With $150 in my pocket, I bought a round trip bus ticket to
Toronto. The guy at the ticket counter told me that Immigration
wouldn’t bother me if I carried a round trip ticket. It was midnight when I arrived in Toronto. I was sitting in the bus station, sipping coffee, wondering, “Where the hell am I?” I had arrived in Toronto, but in reality, I hadn’t gone anywhere. The bus station was as depressing a place as I had ever experienced, but the thought of the ice-cold street was even worse. At the counter, two freaks sat next to me. One was leaving on a bus to Sudbury while the other was just keeping his friend company. When the cat left on the bus, the other dude took me to Yorkville, Toronto’s hippie district. Once on the Strip, I started asking around for a place to crash. I was told that the Diggers, a house set up as an emergency crash pad, would let me sleep there.
When I arrived at the Diggers, the coordinator of the house told me I could stay at the house for three nights, after that I would be
considered dead weight. After I was clear on the rules, the cat
softened up a bit. Before our conversation ended, he told me he was a draft dodger from Chicago and had lived in Toronto for two years. I told him I was also dodging the draft, and probably would
immigrate to Canada. He gave me some addresses, and then he showed me the community room.

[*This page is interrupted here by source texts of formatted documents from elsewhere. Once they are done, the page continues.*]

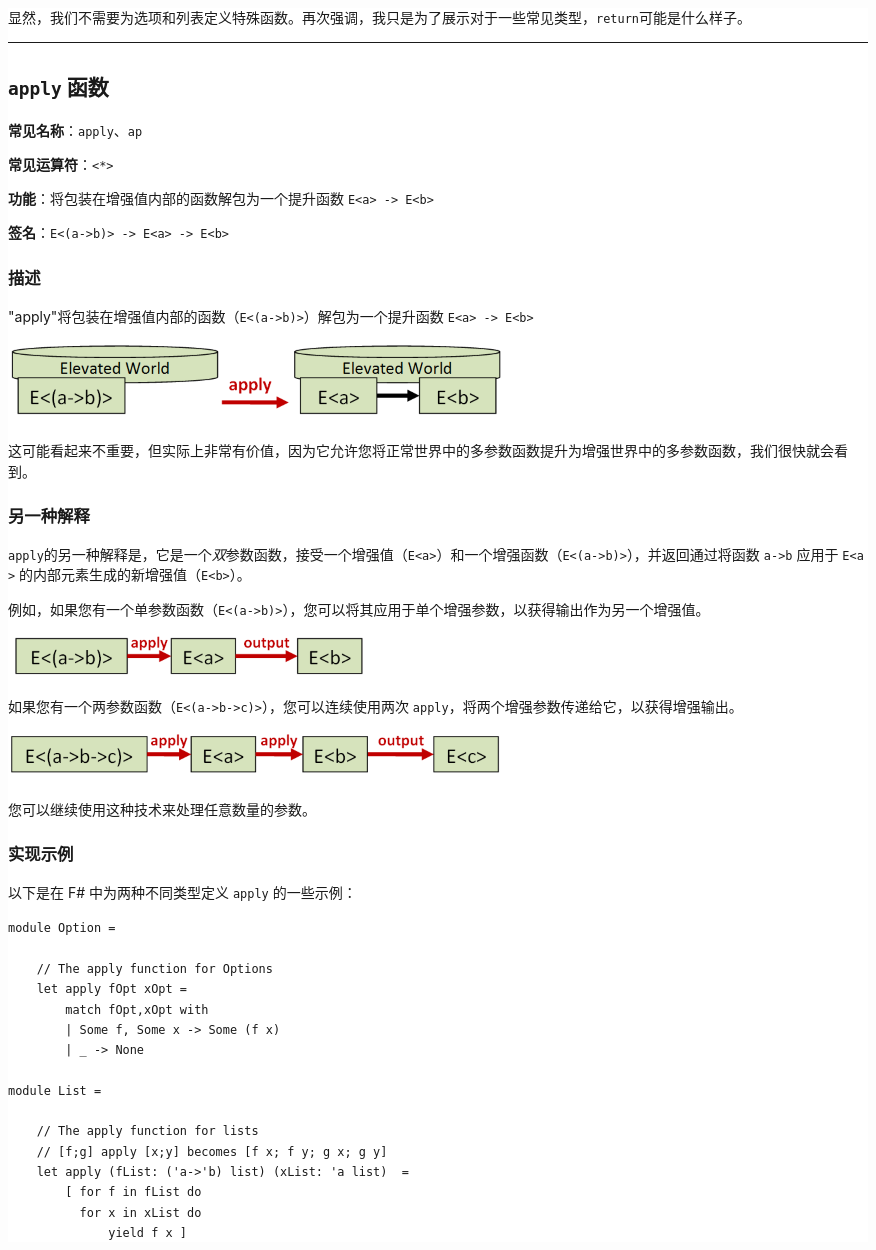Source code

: 显然，我们不需要为选项和列表定义特殊函数。再次强调，我只是为了展示对于一些常见类型，`return`可能是什么样子。

* * *

## `apply` 函数

**常见名称**：`apply`、`ap`

**常见运算符**：`<*>`

**功能**：将包装在增强值内部的函数解包为一个提升函数 `E<a> -> E<b>`

**签名**：`E<(a->b)> -> E<a> -> E<b>`

### 描述

"apply"将包装在增强值内部的函数（`E<(a->b)>`）解包为一个提升函数 `E<a> -> E<b>`

![](img/vgfp_apply.png)

这可能看起来不重要，但实际上非常有价值，因为它允许您将正常世界中的多参数函数提升为增强世界中的多参数函数，我们很快就会看到。

### 另一种解释

`apply`的另一种解释是，它是一个*双*参数函数，接受一个增强值（`E<a>`）和一个增强函数（`E<(a->b)>`），并返回通过将函数 `a->b` 应用于 `E<a>` 的内部元素生成的新增强值（`E<b>`）。

例如，如果您有一个单参数函数（`E<(a->b)>`），您可以将其应用于单个增强参数，以获得输出作为另一个增强值。

![](img/vgfp_apply2.png)

如果您有一个两参数函数（`E<(a->b->c)>`），您可以连续使用两次 `apply`，将两个增强参数传递给它，以获得增强输出。

![](img/vgfp_apply3.png)

您可以继续使用这种技术来处理任意数量的参数。

### 实现示例

以下是在 F# 中为两种不同类型定义 `apply` 的一些示例：

```
module Option =

    // The apply function for Options
    let apply fOpt xOpt = 
        match fOpt,xOpt with
        | Some f, Some x -> Some (f x)
        | _ -> None

module List =

    // The apply function for lists
    // [f;g] apply [x;y] becomes [f x; f y; g x; g y]
    let apply (fList: ('a->'b) list) (xList: 'a list)  = 
        [ for f in fList do
          for x in xList do
              yield f x ] 
```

I sat in the empty chair with eyes closed. There was a dude sitting
across from me reading a book and two other dudes were sitting in
the far corner having a conversation. I was beginning to relax when an upset chick walked in the room. She immediately started talking to the cats in the corner of the room. She had just come from the Strip where she was shooting speed with a guy she had just met. When she was hitting him, the needle disengaged from the syringe and went up the dude’s arm. Apparently, they were shooting excellent speed because when she wanted to drive the cat to the hospital he wouldn’t go (he didn’t want to ruin his high). He told his distraught partner that if he lived (you died if the needle ends up in your heart) he would go to the hospital in the morning. She wouldn’t take no for an answer, though, so she started to drive the guy to the hospital anyway. On the way to the hospital the dude made her pull over, and when he got out he had to step over a woman crumpled on the sidewalk. The woman on the sidewalk also needed help since she was sitting in a pool of blood. The chick in the car wound up taking the woman to the hospital instead of the dude. According to the chick, the sidewalk woman’s distraught husband kicked her in the crotch, and she was pregnant. The husband then split, leaving the woman lying in the street. After listening to this conversation I was, at first, skeptical, but after living in Toronto for a while, I found these less than fun facts easy to believe.